TASK GOAL> Your answer must contain only the lines from the one containing "left elbow: (262, 381)" through the end of the entries below, reproduced character for character.
[DATASET — start]
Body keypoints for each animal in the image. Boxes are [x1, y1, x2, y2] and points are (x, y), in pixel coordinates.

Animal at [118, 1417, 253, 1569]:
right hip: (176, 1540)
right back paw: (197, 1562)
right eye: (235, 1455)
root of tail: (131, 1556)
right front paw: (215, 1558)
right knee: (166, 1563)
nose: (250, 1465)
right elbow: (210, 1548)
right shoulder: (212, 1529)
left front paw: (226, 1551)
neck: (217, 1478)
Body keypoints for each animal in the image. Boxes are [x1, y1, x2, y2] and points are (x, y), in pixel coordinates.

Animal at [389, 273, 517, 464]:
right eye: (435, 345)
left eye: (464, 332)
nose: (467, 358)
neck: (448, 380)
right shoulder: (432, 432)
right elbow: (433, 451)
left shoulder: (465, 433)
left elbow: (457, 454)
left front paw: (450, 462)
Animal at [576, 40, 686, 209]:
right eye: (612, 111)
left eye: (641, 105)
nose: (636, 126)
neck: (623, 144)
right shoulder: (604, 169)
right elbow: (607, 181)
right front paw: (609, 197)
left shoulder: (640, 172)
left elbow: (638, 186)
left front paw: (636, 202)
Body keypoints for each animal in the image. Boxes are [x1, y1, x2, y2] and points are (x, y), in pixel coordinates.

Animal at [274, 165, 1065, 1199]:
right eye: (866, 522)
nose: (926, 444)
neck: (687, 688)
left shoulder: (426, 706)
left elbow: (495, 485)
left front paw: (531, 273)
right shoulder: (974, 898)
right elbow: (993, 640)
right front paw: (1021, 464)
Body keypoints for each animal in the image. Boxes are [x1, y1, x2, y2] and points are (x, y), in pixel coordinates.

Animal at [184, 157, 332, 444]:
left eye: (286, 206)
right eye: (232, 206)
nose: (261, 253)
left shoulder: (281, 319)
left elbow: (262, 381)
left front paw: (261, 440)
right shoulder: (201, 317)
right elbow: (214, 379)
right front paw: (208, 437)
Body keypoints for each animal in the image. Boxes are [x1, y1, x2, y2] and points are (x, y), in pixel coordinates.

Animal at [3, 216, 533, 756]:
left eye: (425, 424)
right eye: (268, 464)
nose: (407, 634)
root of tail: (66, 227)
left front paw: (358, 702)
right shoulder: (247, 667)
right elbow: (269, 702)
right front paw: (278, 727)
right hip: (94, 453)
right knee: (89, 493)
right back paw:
[DATASET — finish]
RESULT OF THE TASK>
left elbow: (262, 381)
left front paw: (261, 440)
right shoulder: (201, 317)
right elbow: (214, 379)
right front paw: (208, 437)
Body keypoints for each animal in the image. Boxes are [x1, y1, x2, y2] and points are (x, y), in pixel coordinates.

Animal at [3, 216, 533, 756]:
left eye: (425, 424)
right eye: (268, 464)
nose: (407, 634)
root of tail: (66, 227)
left front paw: (358, 702)
right shoulder: (247, 667)
right elbow: (269, 702)
right front paw: (278, 727)
right hip: (94, 453)
right knee: (89, 493)
right back paw:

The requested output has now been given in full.